**Task details:**
In the material below, the lines from the one containing "Page size: 1241x1754." through the one containing "For every layout" are to be given again exactly, ends included, and no others.

**Extracted entries:**
%%

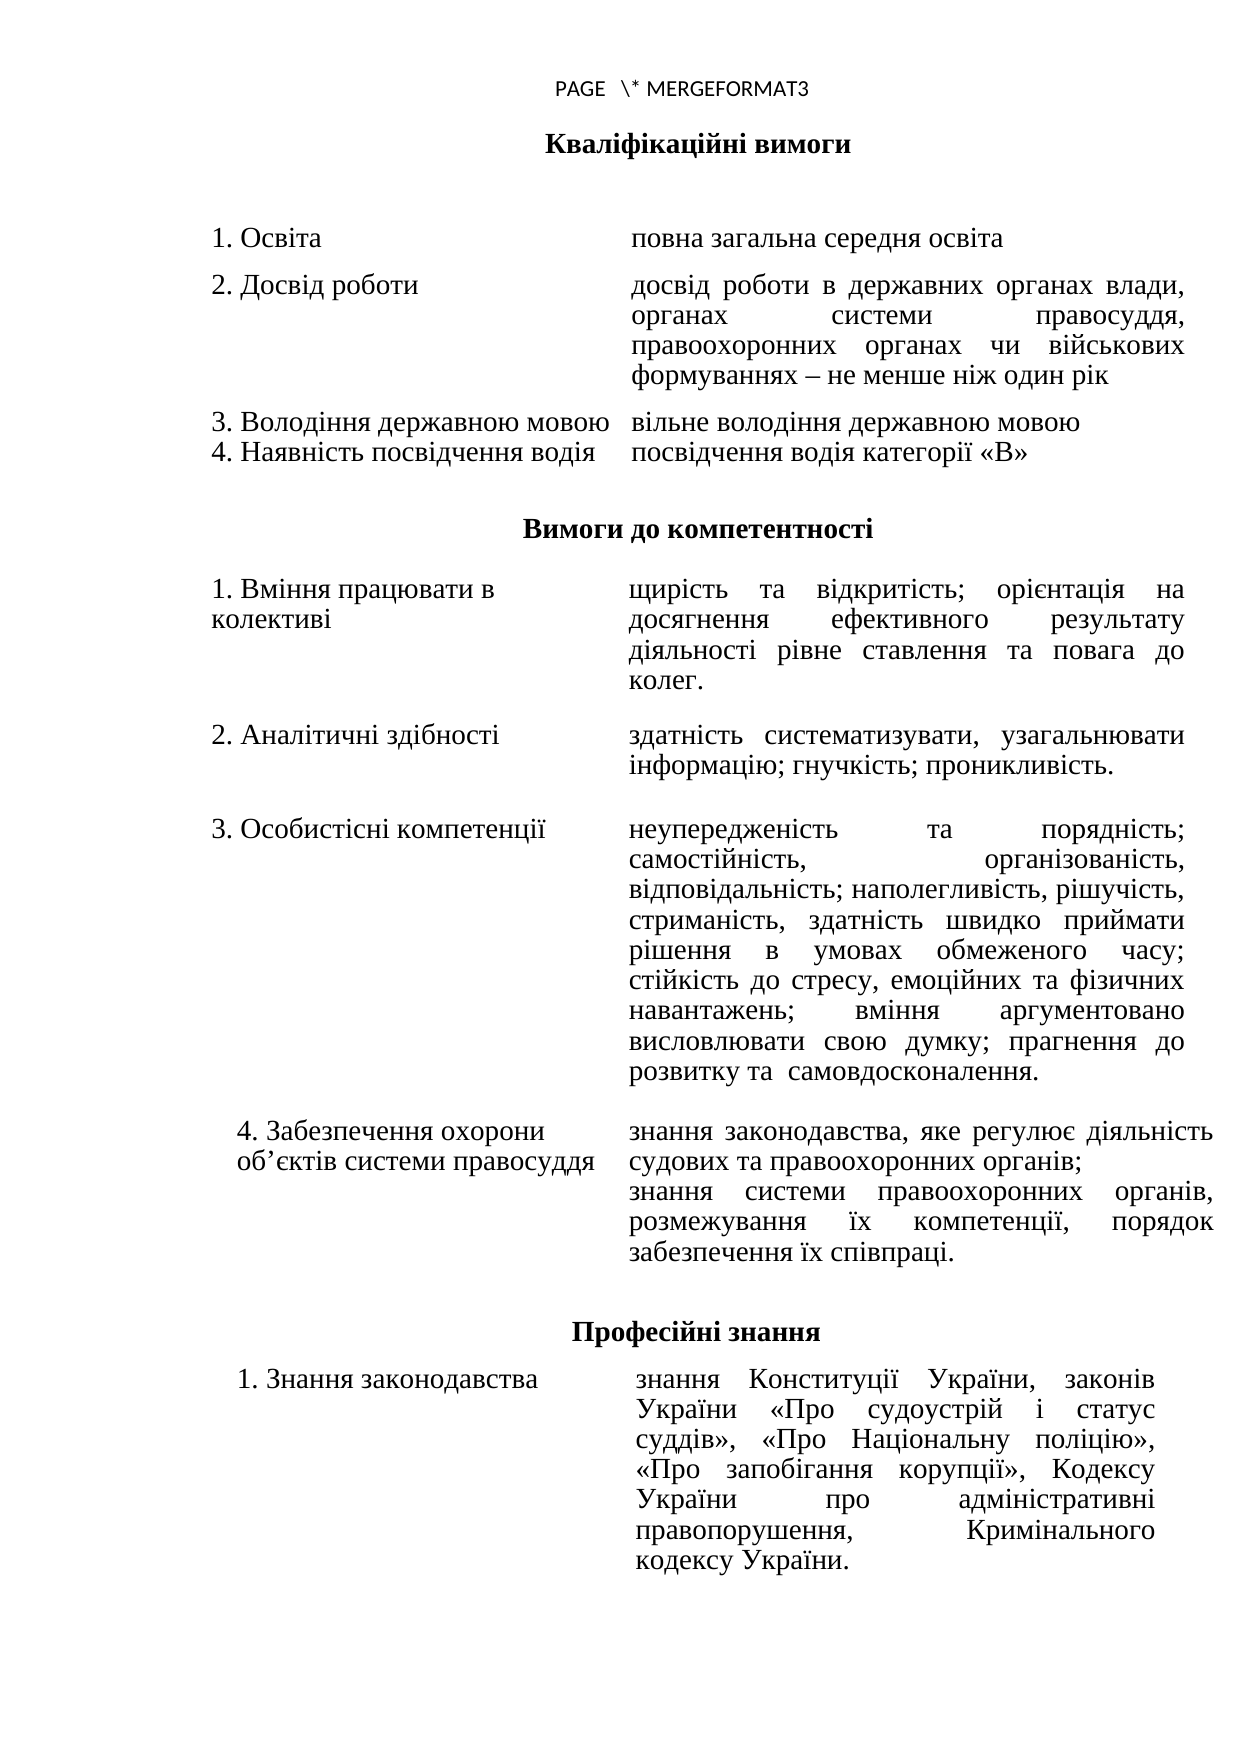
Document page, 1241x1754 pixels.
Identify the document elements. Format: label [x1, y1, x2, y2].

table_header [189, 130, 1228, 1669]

%%
%%

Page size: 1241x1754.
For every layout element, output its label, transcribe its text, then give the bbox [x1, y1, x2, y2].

%%

**Answer box:**
Page size: 1241x1754.
For every layout element, output its label, transcribe its text, then give the bbox [x1, y1, x2, y2].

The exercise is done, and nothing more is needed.